How to complete this task: The answer should be one number, the count of lines in the data with "Figure".

[Opening Supplied information section]

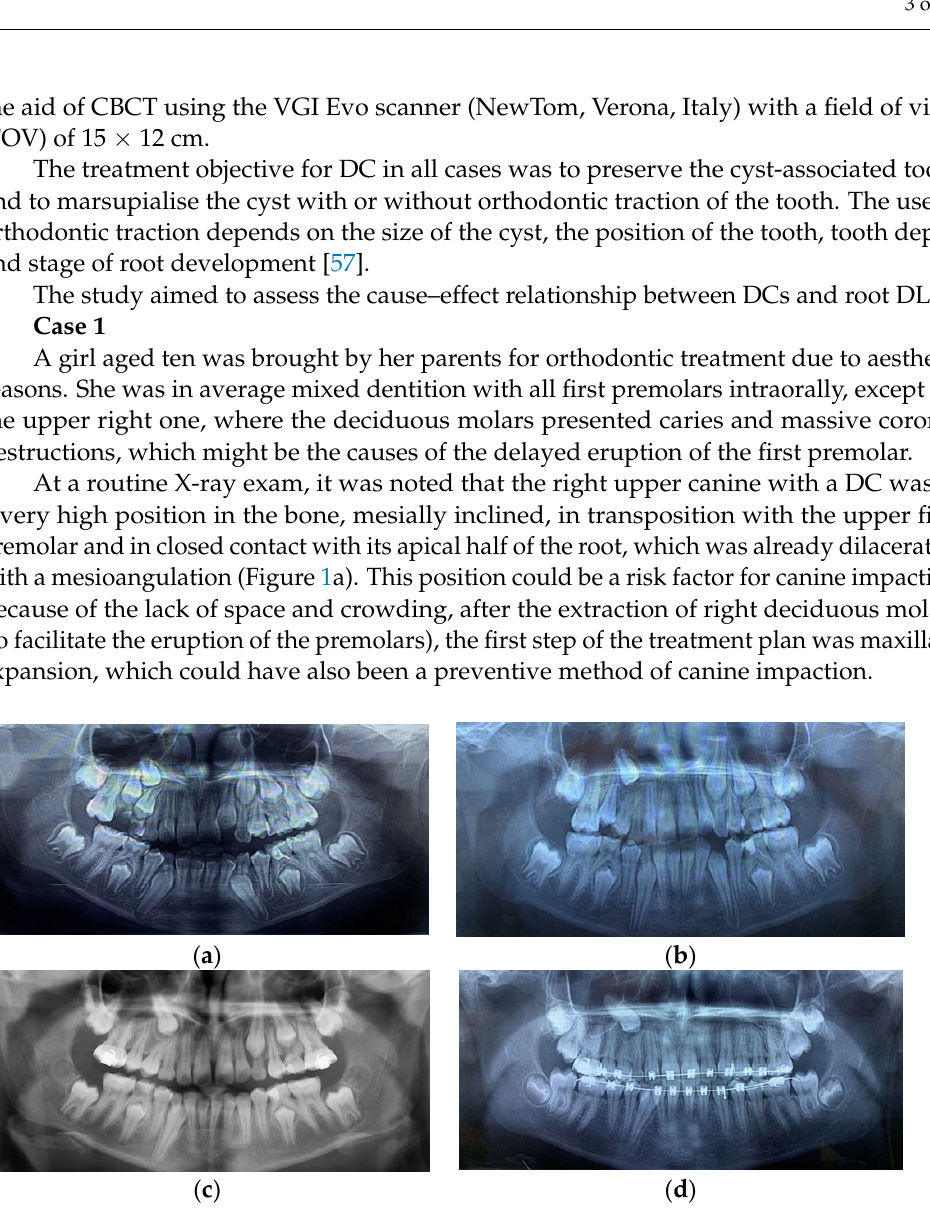
Figure 1. ( a ) Initial panoramic X-ray showing the upper right canine in a very high position and transposition with the first premolar. ( b , c ) Different types of root DL affecting right premolars. No improvement regarding the position of the right canine after maxillary expansion. ( d ) The upper left second premolar also has a root DL.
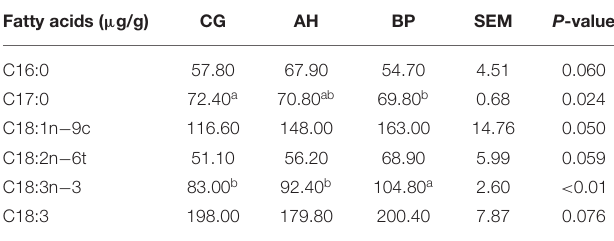
Mean values without common superscript (a and b) differ significantly among CG, AH, and BP groups (p < 0.05).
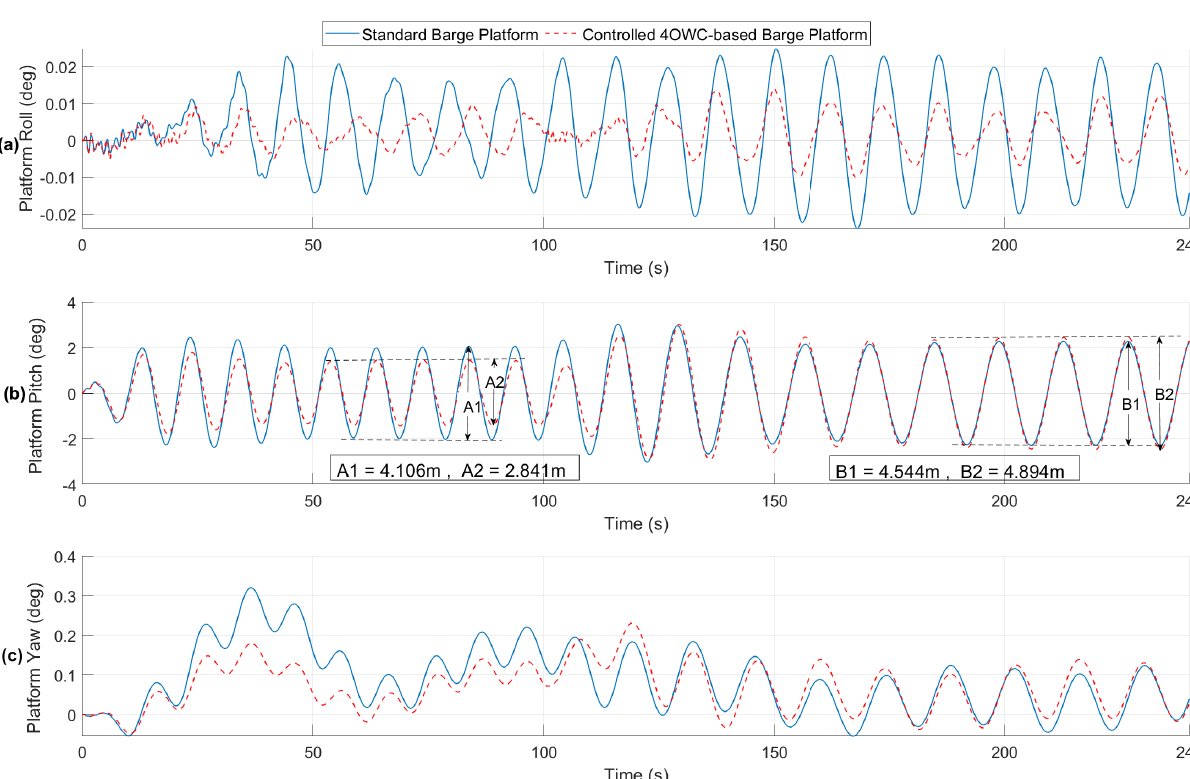
Figure 9. Platforms’ rotational modes. ( a ) Roll. ( b ) Pitch. ( c )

[Closing Supplied information section]

Task response: 2